Just before 5 p.m. Tuesday on Jan. 12, the ground started shaking for more than a minute in Haiti, the poorest country in the Western hemisphere.

Just before 5 p.m. Tuesday on Jan. 12, the ground started shaking for more than a minute in Haiti, the poorest country in the Western hemisphere.

Rick Alfred and a group of 10 church volunteers were in a Haitian hotel getting pop and water after a hot day of handing out bread and peanut butter to hungry people in the mountains when the 7.0 magnitude earthquake struck.

"The first 10 seconds, you're like what in the world is going on? And then it's like, oh my God, run," Alfred said last week from the Potter's House Church, where he was loading up a truck of donated supplies to send to Haiti. "Glass was breaking, people were screaming, everybody's running. You had to spread your feet and hands out to keep your balance."

Alfred is president of Destiny Village, a nonprofit organization that runs orphanages in Haiti and India. He said he has seen the devastation of hurricanes and tsunamis before, but nothing like this.

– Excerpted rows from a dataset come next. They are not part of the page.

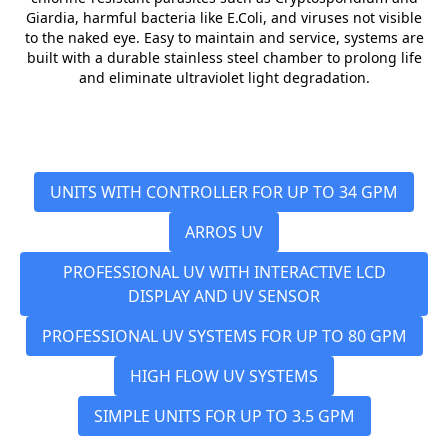
Giardia, harmful bacteria like E.Coli, and viruses not visible
to the naked eye. Easy to maintain and service, systems are
built with a durable stainless steel chamber to prolong life
and eliminate ultraviolet light degradation.
UNITS WITH CONTROLLER FOR UP TO 34 GPM
ARROS UV
PROFESSIONAL UV WITH INTERACTIVE LCD
DISPLAY AND UV SENSOR
PROFESSIONAL UV SYSTEMS FOR UP TO 80 GPM
HIGH FLOW UV SYSTEMS
SIMPLE UNITS FOR UP TO 3.5 GPM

"(Haiti) had made drastic improvements in the last two years. They had taken a couple steps forward, unfortunately, now they've taken 10 steps backwards."

Ross DiGiorgio said his wife, Patti, and their daughter, Maria Charles, were working at the Destiny Village orphanage in Pierre Payan, 45 miles north of the capital Port-au-Prince, when the quake hit.

"Maria told me things came off the walls," DiGiorgio said. "She didn't know what was going on, but my wife came in to her and said, 'Let's grab the baby and get outside.' Then they felt the aftershocks, tremors (last) week. Again, they felt their buildings shaking, and clothes swayed back and forth in the closet, but it was less time - about 30 seconds."

Two weeks after the quake, 150,000 people are estimated to have died and a million of the 8-million Haitians are homeless.

DiGiorgio, president of Ross Realtors on Cemetery Road, helped send off a diesel truck packed with donated food, medical supplies, clothes and even a refrigerator to West Palm Beach, Fla. The truck was driven by his office manager, Michelle Kennedy, and her 81-year-old father.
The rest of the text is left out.